I'm one of the fortunate ones. I emerged from college and grad school without accumulating any debt, owing less to my scrimp-and-save moxie than to parents who were willing to do just about
anything – cut tuition checks, endow classics departments, build cross-campus monorails, whatever - to get me out of the house. And while my first few jobs may have teetered on the cusp of
indentured servitude, especially in their implicit adverbs-for-cubicle-sanctuary promise, the absence of debt allowed me to spend my post-rent dollars on taffy and iToys. Again, I was very lucky. I do
not lose sight of this.
But in the [mumbles into sleeve, sounds air horn] years since I completed my education, costs have spiraled way the hell out of control, to the extent that I'm already
bracing myself for my infant son's cost-effective pursuit of a career in the sweeping of chimneys. That's why we need more web resources like the ones rolled out earlier this week by the National College Finance Center and more video-intensive campaigns like "Don't Major In Debt." Using simple terms (and often simple math), both programs break down the largely theoretical nature of college loans for a
generation of grads, students and would-be matriculants who might not understand the potential heft of their debt burden.
The campaign enjoys a little celebrity cachet courtesy of Jane Lynch,
who backstops her involvement with a play on her Glee teacher/loon. But the real value comes in the form
of simple, casually rendered testimonials from recent and soon-to-be graduates. We hear from Travis, who calculates that he goes $1.25 deeper
into debt with every passing hour, and from Shannon, who describes the urgency she feels to address a situation that could quickly devolve into
a personal-finance apocalypse. Best, we hear from Joshua, who describes what it takes to come out on the other side.
Rather than bemoan
their inability to travel and purchase shiny items, the three students address their situations unemotionally. In essence, they say, "Here's my circumstance. Take from it what you will." It's a smart
approach, one that should awaken would-be education debtors to the true cost of borrowing more powerfully than would an in-your-face approach. Nobody needs an overdramatization of goony debt
collectors showing up on the doorstep of petite post-grads, accompanied by a "read the fine print, son" voiceover by Samuel L. Jackson or some such badass.
Still, I can't help but wish the
campaign was a little more expansive in its thinking.

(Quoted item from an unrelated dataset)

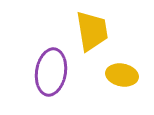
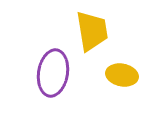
purple ellipse: moved 2 px right, 1 px down
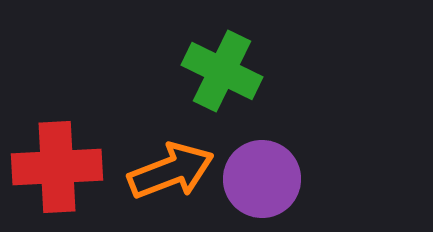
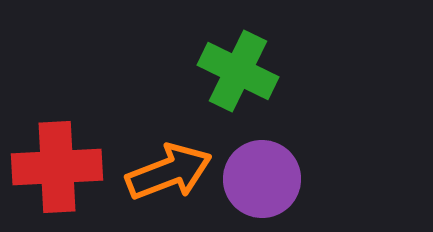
green cross: moved 16 px right
orange arrow: moved 2 px left, 1 px down
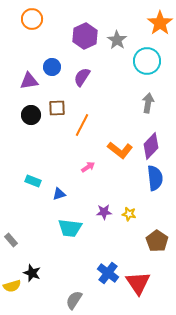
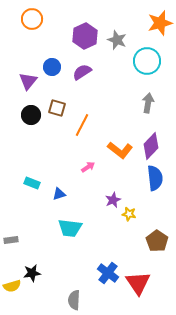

Of the testimonial videos, all feature graduates with degrees that don't exactly make 21st century employers feel all tingly downstairs
(television writing, literature, performance studies). Maybe this will come in future installments, but it'd be interesting to hear from someone with a degree in a career-bait area of study -
statistics, say, or one that pairs cash-register words like "biomedical" or "petroleum" with "engineering."
I also wish the campaign would add a splash of humor - maybe in the form of a
slap-some-sense-into-that-square-head-of-yours component, which could be delivered by an overeducated, overcaffeinated classics grad. "Listen, idiot, you can follow your chocolate rainbow ponytail
dreams or you can afford rent and fresh vegetables. Don't make the same mistakes I did, no matter how intellectually rewarding 'Monologue, Mockery and Modernism: Semantic Recontextualization on
The Daily Show With Jon Stewart' might sound to you as a 19-year-old hemp enthusiast." Etc.
These mini-quibbles (quiblettes?) aside, "Don't Major in Debt" ranks as one of the worthier
and most tonally precise PSA campaigns in some time. The clips inform without resorting to scare tactics and dispense advice without filtering it through peanut-gallery-caliber chatter. I'm zipping it
over to every 16-year-old in my extended family/friend network; I hope you'll do the same.